Professor Harold G. Maier, 1937-2014

Harold G. (Hal) Maier, a renowned scholar of international law, died August 24 following a long illness. Professor Maier spent his entire academic career at Vanderbilt Law School. He was 77.

Harold Maier
Harold Maier

Maier was an internationally recognized authority on the application of United States regulatory legislation to foreign business activity. Over the course of his distinguished career, he worked on advanced research at the Brookings Institution and the Max-Planck Institute in Munich, Germany, and was a visiting professor at Pepperdine University, the University of Pennsylvania, George Washington University, the University of North Carolina and the University of Georgia. He served on the editorial boards of the American Journal of International Law and the American Journal of Comparative Law. In 1983–84, he was counselor on international law to the Office of the Legal Adviser at the U.S. Department of State, and on several occasions he testified before congressional committees and as an expert witness in domestic courts.

Maier founded the student-edited Vanderbilt Journal of Transnational Law in 1967 and served as its faculty adviser until his retirement in 2006. He was appointed the David Daniels Allen Distinguished Professor of Law in 1988. He was a co-author of Public International Law in a Nutshell (with Thomas Buergenthal, West Publishing) and dozens of journal articles and book chapters, some written in German, which he spoke fluently.

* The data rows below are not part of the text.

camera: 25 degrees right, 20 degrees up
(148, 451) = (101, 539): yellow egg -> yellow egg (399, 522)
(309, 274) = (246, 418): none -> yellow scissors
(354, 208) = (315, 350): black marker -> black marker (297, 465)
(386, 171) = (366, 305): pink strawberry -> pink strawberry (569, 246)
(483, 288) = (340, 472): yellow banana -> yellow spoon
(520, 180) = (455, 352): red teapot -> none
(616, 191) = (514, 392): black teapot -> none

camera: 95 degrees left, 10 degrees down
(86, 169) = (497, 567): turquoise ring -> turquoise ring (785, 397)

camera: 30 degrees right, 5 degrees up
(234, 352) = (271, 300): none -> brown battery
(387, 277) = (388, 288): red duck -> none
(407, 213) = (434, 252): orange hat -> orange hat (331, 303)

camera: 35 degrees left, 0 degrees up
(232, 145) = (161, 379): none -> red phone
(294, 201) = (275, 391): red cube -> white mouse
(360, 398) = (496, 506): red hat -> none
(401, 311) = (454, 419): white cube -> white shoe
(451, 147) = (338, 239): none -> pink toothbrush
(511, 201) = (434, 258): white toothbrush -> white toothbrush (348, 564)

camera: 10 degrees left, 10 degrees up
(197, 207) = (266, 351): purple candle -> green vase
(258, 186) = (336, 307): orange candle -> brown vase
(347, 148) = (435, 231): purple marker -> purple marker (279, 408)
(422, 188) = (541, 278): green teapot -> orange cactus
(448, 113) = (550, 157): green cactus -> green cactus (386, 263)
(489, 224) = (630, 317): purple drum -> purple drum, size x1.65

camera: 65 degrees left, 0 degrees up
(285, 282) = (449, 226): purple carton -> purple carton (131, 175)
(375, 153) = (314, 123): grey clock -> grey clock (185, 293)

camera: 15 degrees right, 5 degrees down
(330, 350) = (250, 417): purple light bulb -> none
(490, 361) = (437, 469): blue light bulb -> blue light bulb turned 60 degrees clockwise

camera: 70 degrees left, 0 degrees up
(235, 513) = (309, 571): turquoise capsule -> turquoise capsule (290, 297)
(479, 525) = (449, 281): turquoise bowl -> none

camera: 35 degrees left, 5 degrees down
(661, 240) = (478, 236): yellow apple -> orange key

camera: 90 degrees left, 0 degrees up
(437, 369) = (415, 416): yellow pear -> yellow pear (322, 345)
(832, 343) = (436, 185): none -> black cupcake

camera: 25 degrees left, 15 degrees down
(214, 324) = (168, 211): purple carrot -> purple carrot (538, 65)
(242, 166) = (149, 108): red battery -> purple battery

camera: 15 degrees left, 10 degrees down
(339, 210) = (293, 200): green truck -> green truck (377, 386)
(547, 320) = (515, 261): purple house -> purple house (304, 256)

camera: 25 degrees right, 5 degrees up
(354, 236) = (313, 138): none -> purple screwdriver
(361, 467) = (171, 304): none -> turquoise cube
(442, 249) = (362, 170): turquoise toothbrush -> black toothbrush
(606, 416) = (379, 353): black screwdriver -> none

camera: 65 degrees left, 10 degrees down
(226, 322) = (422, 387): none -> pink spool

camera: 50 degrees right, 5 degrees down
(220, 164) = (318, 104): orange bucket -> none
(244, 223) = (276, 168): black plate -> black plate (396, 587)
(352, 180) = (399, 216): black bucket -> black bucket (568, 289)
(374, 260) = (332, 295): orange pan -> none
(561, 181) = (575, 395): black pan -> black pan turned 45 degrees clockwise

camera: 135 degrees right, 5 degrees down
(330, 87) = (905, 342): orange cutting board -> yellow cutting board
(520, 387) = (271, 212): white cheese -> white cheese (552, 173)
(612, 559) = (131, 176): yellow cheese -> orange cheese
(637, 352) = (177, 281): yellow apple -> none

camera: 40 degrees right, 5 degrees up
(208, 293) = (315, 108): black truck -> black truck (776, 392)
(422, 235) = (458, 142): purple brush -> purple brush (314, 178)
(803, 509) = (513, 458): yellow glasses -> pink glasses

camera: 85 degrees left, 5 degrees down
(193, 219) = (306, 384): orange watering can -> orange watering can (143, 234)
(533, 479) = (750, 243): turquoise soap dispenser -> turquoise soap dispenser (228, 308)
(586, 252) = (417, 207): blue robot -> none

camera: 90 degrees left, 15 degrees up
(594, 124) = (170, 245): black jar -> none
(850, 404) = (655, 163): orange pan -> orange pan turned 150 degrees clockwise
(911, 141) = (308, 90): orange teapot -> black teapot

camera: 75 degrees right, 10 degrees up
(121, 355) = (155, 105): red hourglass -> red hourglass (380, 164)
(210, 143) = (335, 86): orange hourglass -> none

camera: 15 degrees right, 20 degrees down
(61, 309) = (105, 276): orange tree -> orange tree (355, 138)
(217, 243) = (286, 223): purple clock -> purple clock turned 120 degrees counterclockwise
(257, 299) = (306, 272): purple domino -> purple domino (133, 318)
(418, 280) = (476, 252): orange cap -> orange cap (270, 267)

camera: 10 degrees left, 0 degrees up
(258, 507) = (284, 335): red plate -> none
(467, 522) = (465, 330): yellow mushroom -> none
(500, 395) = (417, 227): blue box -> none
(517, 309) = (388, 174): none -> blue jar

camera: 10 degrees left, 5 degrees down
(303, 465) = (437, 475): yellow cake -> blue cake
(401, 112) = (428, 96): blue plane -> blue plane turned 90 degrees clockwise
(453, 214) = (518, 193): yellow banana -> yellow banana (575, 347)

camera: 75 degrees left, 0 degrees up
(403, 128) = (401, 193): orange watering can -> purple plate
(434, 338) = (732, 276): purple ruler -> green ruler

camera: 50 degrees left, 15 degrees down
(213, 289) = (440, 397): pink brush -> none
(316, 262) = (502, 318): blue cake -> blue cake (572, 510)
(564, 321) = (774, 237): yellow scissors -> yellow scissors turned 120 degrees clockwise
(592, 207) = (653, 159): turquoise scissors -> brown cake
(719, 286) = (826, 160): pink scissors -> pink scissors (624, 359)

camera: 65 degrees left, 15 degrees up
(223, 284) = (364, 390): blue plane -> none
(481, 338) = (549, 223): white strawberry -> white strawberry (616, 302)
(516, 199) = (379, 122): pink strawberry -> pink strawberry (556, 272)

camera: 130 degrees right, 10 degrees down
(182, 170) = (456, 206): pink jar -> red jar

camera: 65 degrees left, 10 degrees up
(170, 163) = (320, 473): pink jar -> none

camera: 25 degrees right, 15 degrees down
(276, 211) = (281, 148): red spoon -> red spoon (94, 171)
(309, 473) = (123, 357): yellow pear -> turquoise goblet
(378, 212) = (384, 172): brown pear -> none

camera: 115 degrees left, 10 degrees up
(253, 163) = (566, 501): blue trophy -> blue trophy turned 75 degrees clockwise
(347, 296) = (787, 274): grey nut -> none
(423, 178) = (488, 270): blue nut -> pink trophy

“Hal was a giant in his field and on Vanderbilt’s campus,” said Dean Chris Guthrie. “He played a crucial role in building the law school’s leading international program.”

Hired in 1965 to develop Vanderbilt’s international law program, Maier sought to establish a program to train students interested in an international legal practice and to enable scholarship in international legal studies that would also appeal to a broader base of students. With few resources other than his formidable intellect and force of will, Maier helped form the student International Law Society as well the Journal of Transnational Law, and used these early successes to establish a firm foundation for future growth of international studies at Vanderbilt. Maier was beloved for his pointed and erudite sense of humor. During his tenure as Faculty Senate chair, he communicated with his colleagues by publishing regular installments of “Thoughts of Chairman Maier.” In Maier, students encountered the embodiment of the stereotypical absent-minded professor, as described by Paul Kurtz ’72, now J. Alton Hosch Professor of Law Emeritus at the University of Georgia Law School. “Clad in a white shirt and oh-so-narrow ties, which he constantly seemed to be adjusting, Professor Maier was one of those teachers who wandered around the front of the classroom,” Kurtz recalled. “It was always a conversation, not a performance.”

Maier earned both his undergraduate and law degrees at the University of Cincinnati, graduating from law school Order of the Coif and serving as editor-in-chief of the Cincinnati Law Review. He also earned an LL.M. at the University of Michigan.He is survived by his two sons, Marc and Kurt, and their families. The family has asked that contributions be directed to Vanderbilt Law School in memory of Professor Maier.